## Exercise requirements
Reproduce the data from the line with "GODZILLA/TOHO COLLECTIBLES" up to and including the line with "The flexible magnetic prin", replacing "Track Price" with "Monitor Price" and changing nothing else. Leave the pictures out of your answer.
##### Records supplied #####
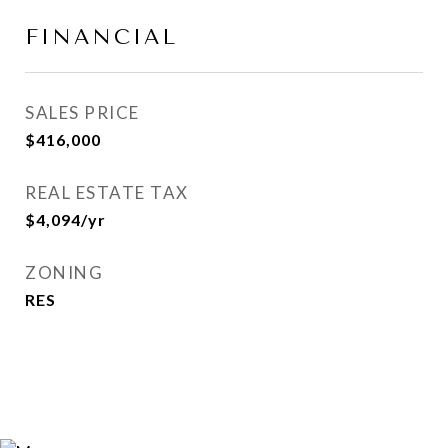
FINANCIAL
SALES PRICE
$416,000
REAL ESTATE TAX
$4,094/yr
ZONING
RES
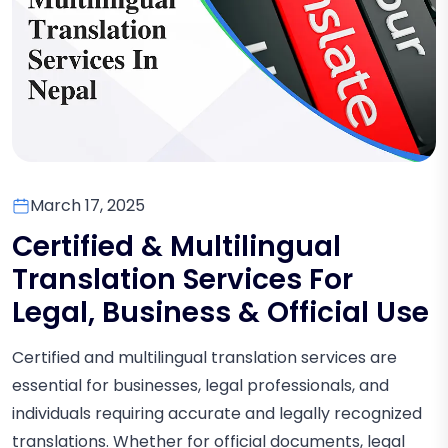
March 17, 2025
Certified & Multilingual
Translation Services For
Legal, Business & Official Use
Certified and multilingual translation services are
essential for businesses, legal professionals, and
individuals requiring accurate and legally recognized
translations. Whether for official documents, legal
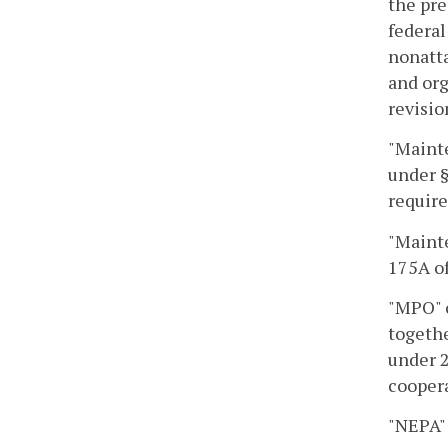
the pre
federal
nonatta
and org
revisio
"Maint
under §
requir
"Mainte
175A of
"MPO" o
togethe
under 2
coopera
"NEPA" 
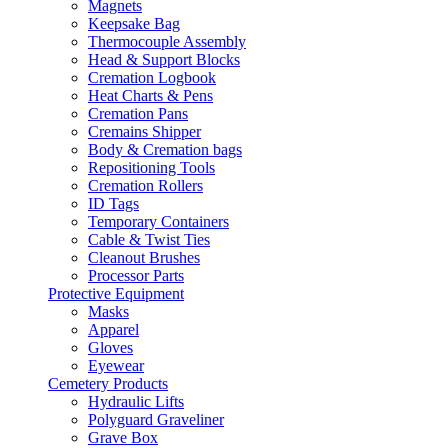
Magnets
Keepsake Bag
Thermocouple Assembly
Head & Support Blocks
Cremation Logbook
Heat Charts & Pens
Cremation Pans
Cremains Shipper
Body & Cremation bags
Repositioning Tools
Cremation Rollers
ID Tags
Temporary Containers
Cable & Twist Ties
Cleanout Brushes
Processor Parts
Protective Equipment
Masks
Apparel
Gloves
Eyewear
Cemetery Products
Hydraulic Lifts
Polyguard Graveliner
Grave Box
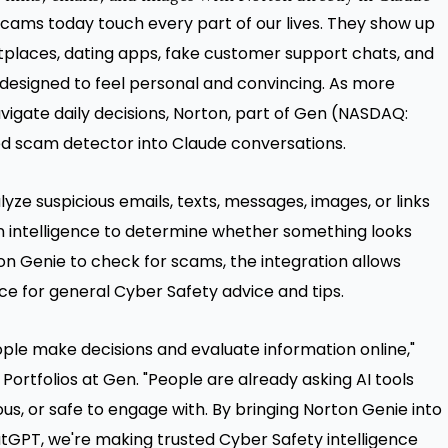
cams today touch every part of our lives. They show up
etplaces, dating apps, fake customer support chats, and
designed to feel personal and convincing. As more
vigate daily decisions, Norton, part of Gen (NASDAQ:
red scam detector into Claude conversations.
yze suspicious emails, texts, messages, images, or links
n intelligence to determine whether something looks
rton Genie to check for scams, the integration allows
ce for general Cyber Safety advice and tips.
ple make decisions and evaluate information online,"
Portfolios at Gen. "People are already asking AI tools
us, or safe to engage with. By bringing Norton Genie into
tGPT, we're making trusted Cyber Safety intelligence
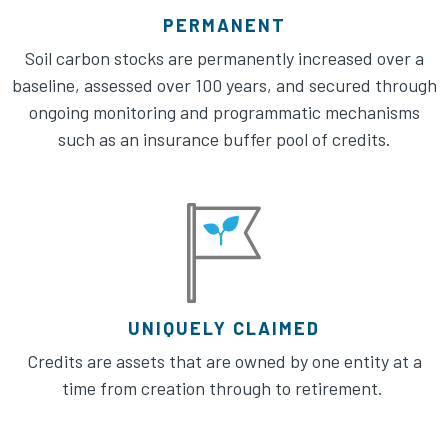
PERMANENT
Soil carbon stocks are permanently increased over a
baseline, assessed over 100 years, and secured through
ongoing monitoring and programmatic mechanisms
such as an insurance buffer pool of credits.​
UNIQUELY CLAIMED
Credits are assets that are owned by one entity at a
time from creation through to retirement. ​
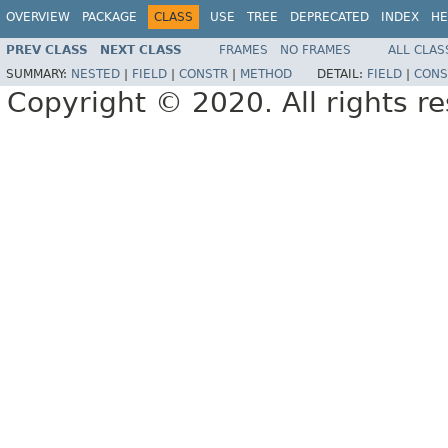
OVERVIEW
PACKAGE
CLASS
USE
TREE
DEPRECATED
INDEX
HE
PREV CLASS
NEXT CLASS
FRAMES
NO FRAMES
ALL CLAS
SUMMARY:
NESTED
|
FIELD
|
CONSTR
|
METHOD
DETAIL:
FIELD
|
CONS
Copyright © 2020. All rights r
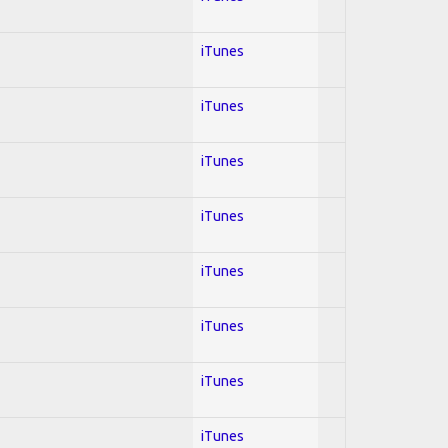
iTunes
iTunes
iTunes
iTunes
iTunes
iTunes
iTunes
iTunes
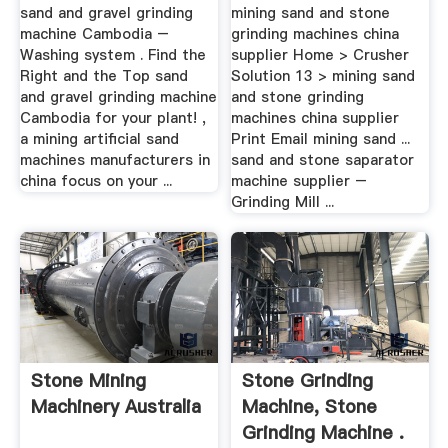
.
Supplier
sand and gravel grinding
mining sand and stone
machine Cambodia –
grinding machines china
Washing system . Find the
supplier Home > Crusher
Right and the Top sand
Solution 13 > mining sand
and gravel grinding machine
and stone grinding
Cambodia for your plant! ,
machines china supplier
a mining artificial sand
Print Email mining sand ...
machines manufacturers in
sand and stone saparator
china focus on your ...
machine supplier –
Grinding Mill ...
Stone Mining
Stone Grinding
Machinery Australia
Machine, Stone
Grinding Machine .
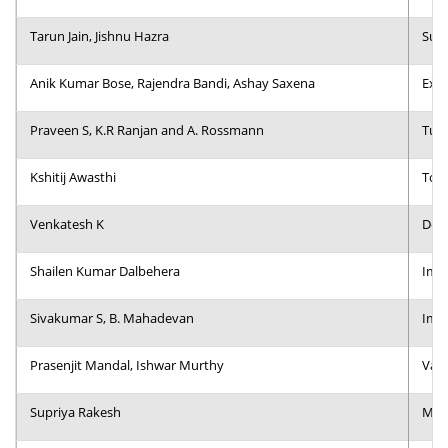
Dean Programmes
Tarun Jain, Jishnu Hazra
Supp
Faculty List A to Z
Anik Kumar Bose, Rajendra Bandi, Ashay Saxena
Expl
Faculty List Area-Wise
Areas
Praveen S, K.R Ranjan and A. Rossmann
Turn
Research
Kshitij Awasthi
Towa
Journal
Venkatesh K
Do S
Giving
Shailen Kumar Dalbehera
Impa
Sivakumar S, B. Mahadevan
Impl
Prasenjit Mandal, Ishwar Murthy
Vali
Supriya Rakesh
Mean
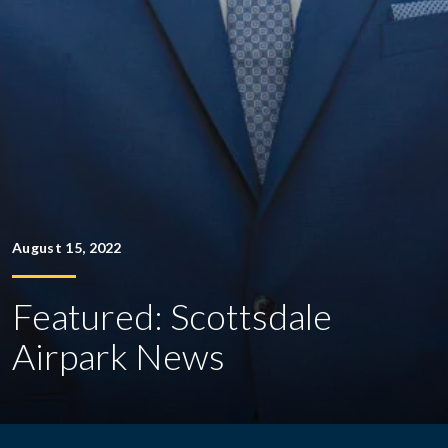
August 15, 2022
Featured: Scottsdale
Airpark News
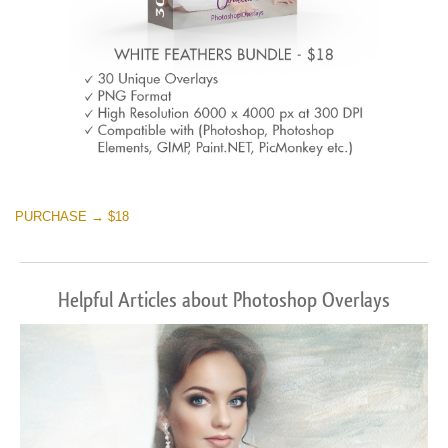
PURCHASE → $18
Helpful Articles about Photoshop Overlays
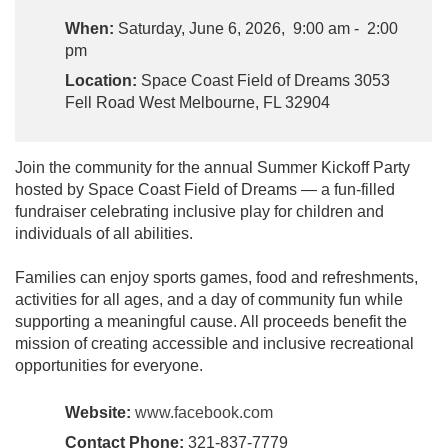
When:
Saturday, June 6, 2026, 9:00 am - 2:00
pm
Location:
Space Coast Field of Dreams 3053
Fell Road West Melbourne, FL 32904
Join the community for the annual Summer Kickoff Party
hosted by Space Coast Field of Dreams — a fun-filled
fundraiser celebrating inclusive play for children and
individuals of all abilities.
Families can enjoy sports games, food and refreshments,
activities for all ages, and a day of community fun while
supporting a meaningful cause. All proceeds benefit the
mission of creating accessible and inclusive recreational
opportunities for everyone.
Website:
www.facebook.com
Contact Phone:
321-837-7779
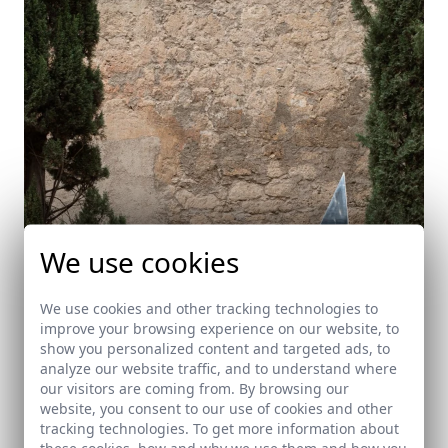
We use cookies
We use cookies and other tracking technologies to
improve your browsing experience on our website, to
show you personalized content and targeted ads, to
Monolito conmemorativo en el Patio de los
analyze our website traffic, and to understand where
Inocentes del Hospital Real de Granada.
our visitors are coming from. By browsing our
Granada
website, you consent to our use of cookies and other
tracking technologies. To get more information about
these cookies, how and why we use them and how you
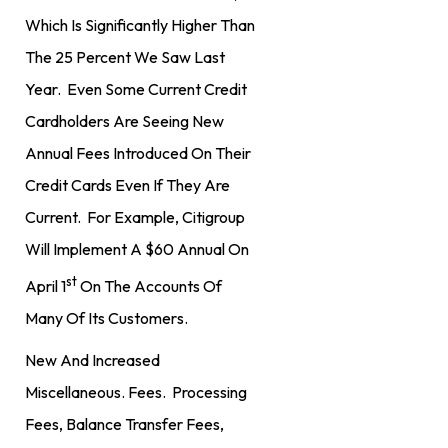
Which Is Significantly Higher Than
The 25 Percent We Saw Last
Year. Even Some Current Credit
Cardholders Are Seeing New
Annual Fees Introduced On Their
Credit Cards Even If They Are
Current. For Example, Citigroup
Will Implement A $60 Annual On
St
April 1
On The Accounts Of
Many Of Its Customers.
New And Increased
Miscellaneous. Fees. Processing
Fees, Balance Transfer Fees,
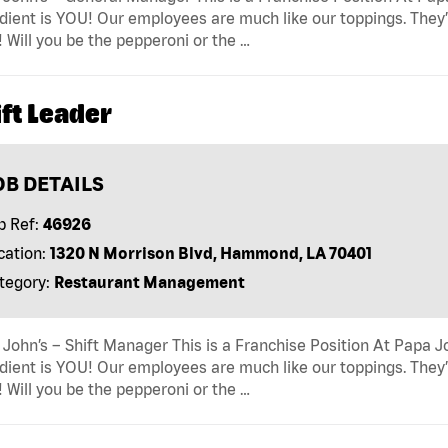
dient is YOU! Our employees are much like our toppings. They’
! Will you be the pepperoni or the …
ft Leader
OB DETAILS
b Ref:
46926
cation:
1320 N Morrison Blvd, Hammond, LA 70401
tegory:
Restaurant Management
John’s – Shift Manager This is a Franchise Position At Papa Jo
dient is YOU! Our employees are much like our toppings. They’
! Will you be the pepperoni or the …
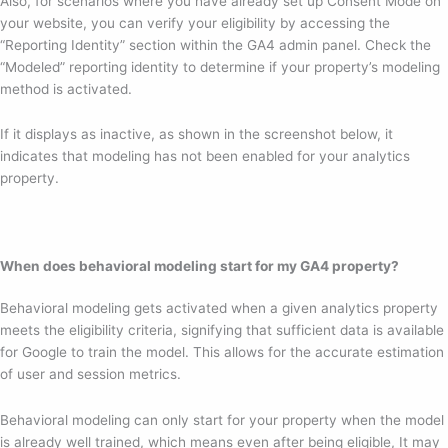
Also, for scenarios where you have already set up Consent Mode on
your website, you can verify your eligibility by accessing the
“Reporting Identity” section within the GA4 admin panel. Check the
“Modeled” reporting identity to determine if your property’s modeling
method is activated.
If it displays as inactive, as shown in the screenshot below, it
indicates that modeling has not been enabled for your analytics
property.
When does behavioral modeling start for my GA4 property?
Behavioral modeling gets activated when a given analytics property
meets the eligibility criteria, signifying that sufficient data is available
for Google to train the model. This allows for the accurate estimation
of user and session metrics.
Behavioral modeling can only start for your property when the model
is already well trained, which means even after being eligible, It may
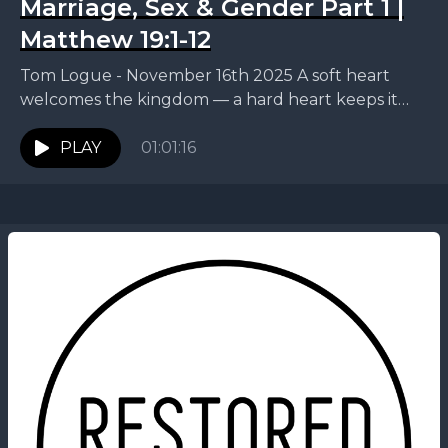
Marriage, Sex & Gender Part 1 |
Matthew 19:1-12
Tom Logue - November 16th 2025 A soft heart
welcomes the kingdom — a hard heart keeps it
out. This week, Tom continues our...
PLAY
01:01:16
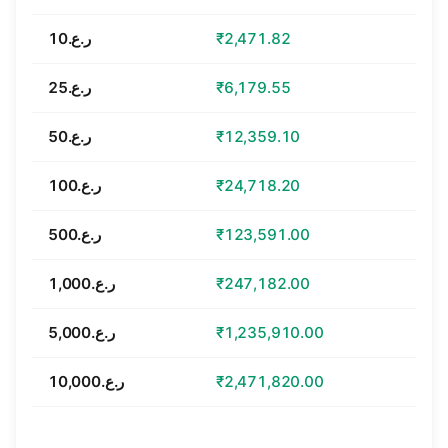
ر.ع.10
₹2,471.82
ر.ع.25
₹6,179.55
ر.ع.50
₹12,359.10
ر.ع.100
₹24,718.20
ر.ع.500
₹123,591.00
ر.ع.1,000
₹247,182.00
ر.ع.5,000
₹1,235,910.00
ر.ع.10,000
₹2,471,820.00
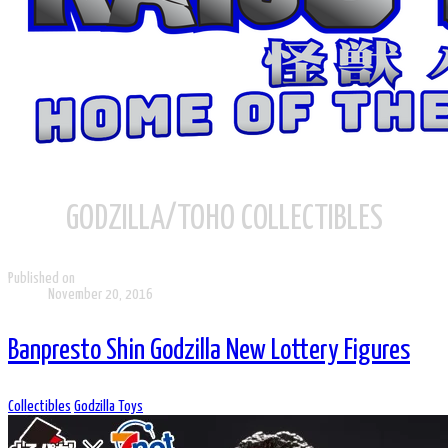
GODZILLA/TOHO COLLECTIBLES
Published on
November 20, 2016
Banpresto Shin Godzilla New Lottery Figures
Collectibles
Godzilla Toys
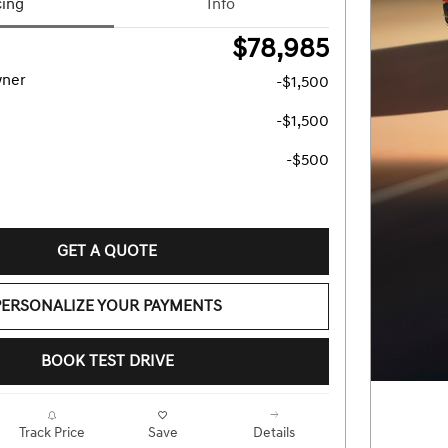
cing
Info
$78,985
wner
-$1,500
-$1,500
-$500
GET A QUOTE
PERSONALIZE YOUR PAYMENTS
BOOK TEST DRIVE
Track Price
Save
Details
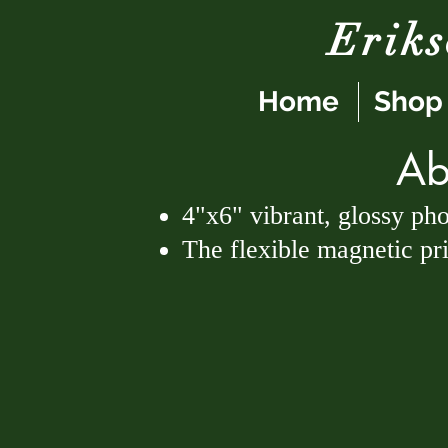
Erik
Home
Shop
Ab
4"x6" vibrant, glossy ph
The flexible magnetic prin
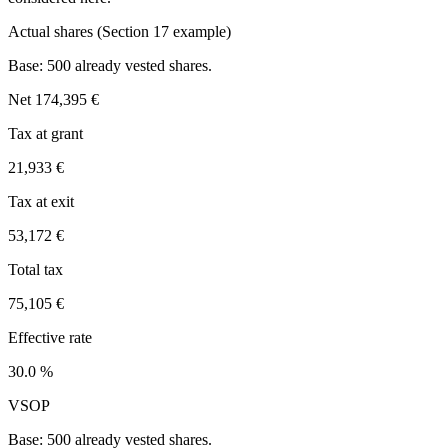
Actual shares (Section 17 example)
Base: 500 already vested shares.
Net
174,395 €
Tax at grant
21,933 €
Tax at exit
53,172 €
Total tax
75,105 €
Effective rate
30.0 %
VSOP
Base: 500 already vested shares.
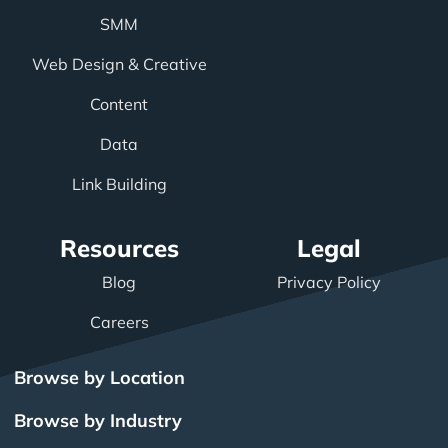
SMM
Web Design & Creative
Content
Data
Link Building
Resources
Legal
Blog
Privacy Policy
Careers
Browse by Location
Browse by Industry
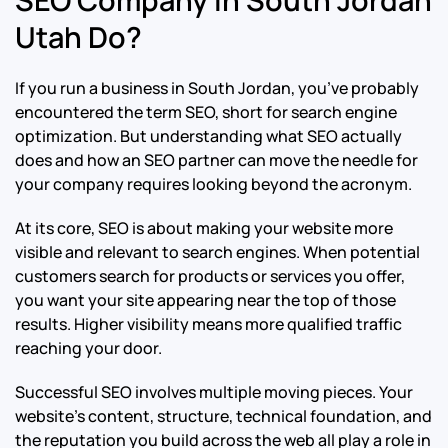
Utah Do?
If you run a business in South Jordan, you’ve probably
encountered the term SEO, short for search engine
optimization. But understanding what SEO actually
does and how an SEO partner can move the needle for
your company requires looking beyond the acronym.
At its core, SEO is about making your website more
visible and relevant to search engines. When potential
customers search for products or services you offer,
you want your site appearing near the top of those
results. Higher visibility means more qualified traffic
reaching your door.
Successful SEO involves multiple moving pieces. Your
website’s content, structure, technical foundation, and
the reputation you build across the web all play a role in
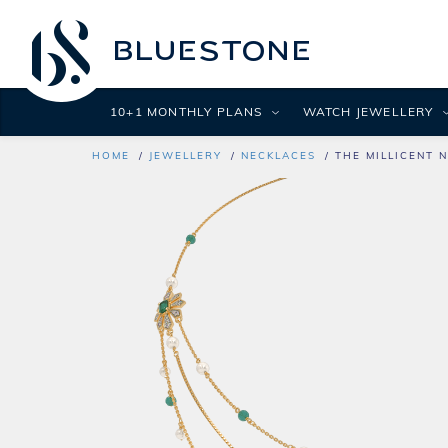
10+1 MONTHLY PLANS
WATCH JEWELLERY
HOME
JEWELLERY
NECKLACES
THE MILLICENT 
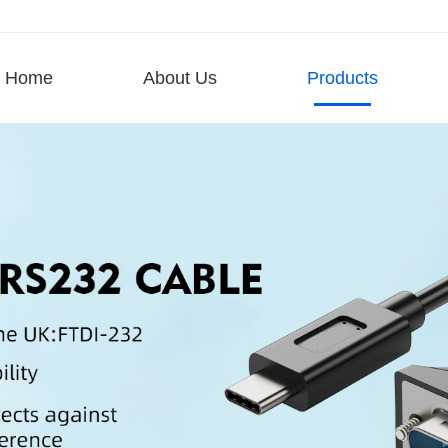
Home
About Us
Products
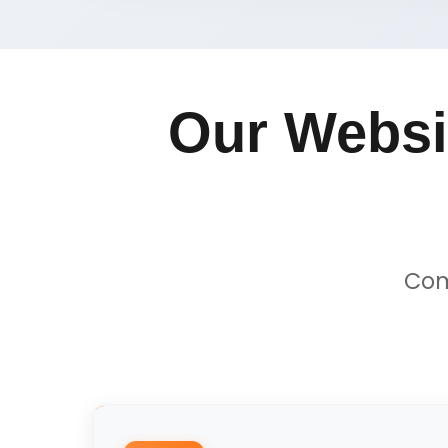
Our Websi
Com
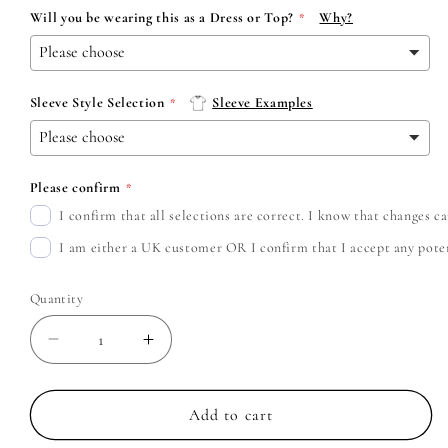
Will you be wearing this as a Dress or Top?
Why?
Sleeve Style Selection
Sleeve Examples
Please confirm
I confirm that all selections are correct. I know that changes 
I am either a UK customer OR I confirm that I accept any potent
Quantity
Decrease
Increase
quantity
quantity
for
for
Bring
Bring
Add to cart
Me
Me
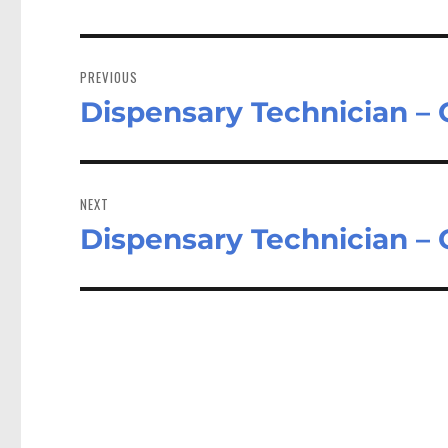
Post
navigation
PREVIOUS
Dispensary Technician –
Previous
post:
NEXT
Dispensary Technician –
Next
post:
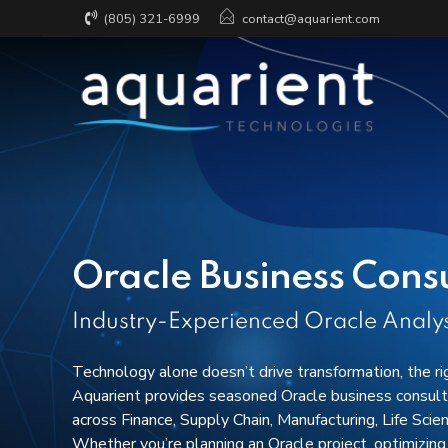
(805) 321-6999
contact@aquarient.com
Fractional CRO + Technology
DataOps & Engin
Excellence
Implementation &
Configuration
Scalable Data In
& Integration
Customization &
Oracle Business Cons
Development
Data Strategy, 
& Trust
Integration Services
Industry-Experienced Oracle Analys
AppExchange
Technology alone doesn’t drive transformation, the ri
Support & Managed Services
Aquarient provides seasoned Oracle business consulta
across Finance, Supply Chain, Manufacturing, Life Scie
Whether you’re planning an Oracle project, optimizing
#####
## Worked solution
GODZILLA/TOHO COLLECTIBLES
Published on
November 20, 2016
Banpresto Shin Godzilla New Lottery Figures
Collectibles
Godzilla Toys
cing
Info
$78,985
wner
-$1,500
-$1,500
-$500
GET A QUOTE
PERSONALIZE YOUR PAYMENTS
BOOK TEST DRIVE
Monitor Price
Save
Details
Erik
Home
Shop
Ab
4"x6" vibrant, glossy ph
The flexible magnetic prin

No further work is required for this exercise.